C’est donc pour cela que le réseau social a mis en place une politique d’inscription avec un âge minimum légal au-dessus duquel le consentement des parents n’est plus requis.

Entre-temps, l’Union européenne s’est préoccupée du sort de nos données personnelles semées en ligne.

En 2016, la Commission européenne en effet adopté le RGDP, soit le règlement général sur la protection des données personnelles en Europe, qui impose aux États membres, à partir de son entrée en vigueur le 25 mai prochain, la mise en place d’un âge minimum requis – entre 13 et 16 ans – afin de protéger la navigation des mineurs.

D’où la proposition de révision de la loi informatique et libertés de 1978 pour entrer en conformité avec le droit communautaire.

«On s’est entendu sur l’âge de 15 ans car cela permet d’homogénéiser avec la majorité sexuelle, cela correspond à l’entrée au lycée, un moment où les jeunes peuvent comprendre les tenants et aboutissants de leur présence en ligne», précise encore Paula Forteza, malgré les débats vifs sur le seuil à donner à cette «majorité numérique».

Toutefois, ne fallait-il pas fixer cet âge minimum à partir de la réalité des usages numériques des adolescents, en particulier des 11-14 ans, massivement inscrits sur les réseaux sociaux comme l’ont soulevé les députées macroniste Christine Hennion et insoumise Danièle Obono ?

D’après plusieurs études de l’association Génération numérique et de la CNIL, plus de 60 % des 11-14 ans sont en effet inscrits sur au moins un réseau social : l’accord obligatoire de leurs parents entre 13 ans et 15 ans changera-t-il le rapport des ados à leurs traces numériques ?

Je défends l’option de fixer la majorité numérique à treize ans.

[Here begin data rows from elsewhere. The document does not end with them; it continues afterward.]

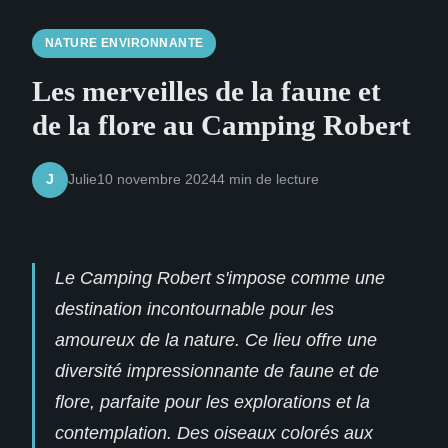
NATURE ENVIRONNANTE
Les merveilles de la faune et
de la flore au Camping Robert
Julie
10 novembre 2024
4 min de lecture
J
Le Camping Robert s'impose comme une
destination incontournable pour les
amoureux de la nature. Ce lieu offre une
diversité impressionnante de faune et de
flore, parfaite pour les explorations et la
contemplation. Des oiseaux colorés aux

Ceci permettrait de prendre en compte la réalité de l’accès au numérique des adolescents: 75% des 11-14 ans disposent d’un terminal connecté #mesdonneesperso#RGPD#DirectAN – 2/3 pic.twitter.com/zaxq8YeR9b
— Christine Hennion (@Ch_Hennion) 7 février 2018

Cyril di Palma, délégué général de l’association Génération numérique, en doute, même s’il souligne l’«enjeu de la protection» des données des mineurs, jusqu’à présent à la merci des grandes plateformes qui peuvent les cibler abondamment en publicité.

«Comment le contrôle du double consentement, des parents et de l’adolescent sera-t-il fait, et comment l’État et les plateformes vont-ils vérifier que les parents ont bien donné leur autorisation ? s’interroge-t-il. Qu’est-ce qui se passe pour les mineurs qui mentent sur leur âge au moment de s’inscrire ?»

«Une fausse promesse»

Car, selon les associations de protection de l’enfance, comme e-Enfance, en soi, le principe «louable» de «majorité numérique» ne fait que déplacer le problème.

«Cette mesure, qui a vocation à être protectrice, est une fausse promesse. Elle va faire croire aux parents qu’ils auront les moyens de protéger leurs enfants sur les réseaux sociaux, alors qu’il n’en est rien, soutient par exemple Justice Atlan, la directrice de cette association auditionnée par les parlementaires dans un entretien à la Croix.

L’illusion de règles incontournables risque même d’avoir des effets pervers en mettant les parents à distance des usages numériques.»

De son côté, la rapporteure du texte avance que les plateformes ont déjà pris les devants en réfléchissant à des fonctionnalités pour répondre aux nouvelles obligations, notamment à partir d’outils qui permettraient de vérifier des documents d’identité.

Autre solution avancée, la possibilité pour la CNIL de sanctionner lourdement les entreprises qui ne respectent pas la «majorité numérique» requise pour accéder à leurs services.